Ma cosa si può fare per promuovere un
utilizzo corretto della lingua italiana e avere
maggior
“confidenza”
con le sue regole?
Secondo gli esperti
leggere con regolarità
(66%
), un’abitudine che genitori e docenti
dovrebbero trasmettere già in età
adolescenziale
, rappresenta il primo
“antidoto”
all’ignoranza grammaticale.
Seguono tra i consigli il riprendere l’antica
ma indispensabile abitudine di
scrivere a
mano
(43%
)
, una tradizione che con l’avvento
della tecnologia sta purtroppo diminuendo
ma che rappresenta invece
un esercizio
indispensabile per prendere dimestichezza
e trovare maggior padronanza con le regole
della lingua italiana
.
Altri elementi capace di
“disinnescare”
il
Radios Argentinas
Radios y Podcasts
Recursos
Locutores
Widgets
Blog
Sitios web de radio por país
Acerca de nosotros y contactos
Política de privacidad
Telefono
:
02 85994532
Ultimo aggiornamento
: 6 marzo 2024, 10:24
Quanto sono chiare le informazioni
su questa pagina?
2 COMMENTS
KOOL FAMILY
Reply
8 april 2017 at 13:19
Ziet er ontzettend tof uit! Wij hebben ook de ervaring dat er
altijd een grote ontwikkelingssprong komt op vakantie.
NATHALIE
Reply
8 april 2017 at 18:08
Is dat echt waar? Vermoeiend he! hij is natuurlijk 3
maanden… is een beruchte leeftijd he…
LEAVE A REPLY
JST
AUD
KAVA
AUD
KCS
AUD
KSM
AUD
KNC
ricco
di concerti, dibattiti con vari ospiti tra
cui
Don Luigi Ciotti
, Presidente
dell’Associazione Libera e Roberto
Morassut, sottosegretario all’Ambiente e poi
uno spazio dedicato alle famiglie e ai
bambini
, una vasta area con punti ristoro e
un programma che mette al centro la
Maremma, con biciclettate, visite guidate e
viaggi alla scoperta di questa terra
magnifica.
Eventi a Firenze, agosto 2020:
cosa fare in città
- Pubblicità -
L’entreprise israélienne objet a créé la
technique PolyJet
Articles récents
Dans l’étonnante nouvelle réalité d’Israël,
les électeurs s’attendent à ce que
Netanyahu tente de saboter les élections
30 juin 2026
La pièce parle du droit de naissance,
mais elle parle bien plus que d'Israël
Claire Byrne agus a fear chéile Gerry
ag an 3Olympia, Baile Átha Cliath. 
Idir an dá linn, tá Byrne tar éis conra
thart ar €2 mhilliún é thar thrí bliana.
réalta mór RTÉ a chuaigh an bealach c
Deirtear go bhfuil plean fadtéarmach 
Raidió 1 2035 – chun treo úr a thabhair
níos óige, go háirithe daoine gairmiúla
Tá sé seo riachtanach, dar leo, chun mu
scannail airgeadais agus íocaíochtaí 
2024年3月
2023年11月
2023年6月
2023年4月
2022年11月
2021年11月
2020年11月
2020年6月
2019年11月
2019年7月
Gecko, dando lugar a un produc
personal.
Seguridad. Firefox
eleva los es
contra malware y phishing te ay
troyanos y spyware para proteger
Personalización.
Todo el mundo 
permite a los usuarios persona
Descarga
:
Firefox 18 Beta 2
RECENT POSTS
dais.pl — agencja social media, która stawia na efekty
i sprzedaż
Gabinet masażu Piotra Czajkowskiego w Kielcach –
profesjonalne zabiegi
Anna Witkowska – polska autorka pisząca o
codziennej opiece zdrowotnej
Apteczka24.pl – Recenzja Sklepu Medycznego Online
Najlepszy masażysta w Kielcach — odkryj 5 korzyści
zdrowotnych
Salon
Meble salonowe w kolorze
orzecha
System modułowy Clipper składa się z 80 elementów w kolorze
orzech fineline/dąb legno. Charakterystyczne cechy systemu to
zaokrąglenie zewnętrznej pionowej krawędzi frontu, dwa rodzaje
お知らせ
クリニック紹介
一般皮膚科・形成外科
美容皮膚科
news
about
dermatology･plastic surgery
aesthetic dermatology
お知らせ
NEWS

What to work on:
Repeat word for word the lines above that run from the line containing "troyanos y spyware para proteger" through the line containing "System modułowy Clipper", both ends included, and nothing else.

Answer to the problem:
troyanos y spyware para proteger
Personalización.
Todo el mundo 
permite a los usuarios persona
Descarga
:
Firefox 18 Beta 2
RECENT POSTS
dais.pl — agencja social media, która stawia na efekty
i sprzedaż
Gabinet masażu Piotra Czajkowskiego w Kielcach –
profesjonalne zabiegi
Anna Witkowska – polska autorka pisząca o
codziennej opiece zdrowotnej
Apteczka24.pl – Recenzja Sklepu Medycznego Online
Najlepszy masażysta w Kielcach — odkryj 5 korzyści
zdrowotnych
Salon
Meble salonowe w kolorze
orzecha
System modułowy Clipper składa się z 80 elementów w kolorze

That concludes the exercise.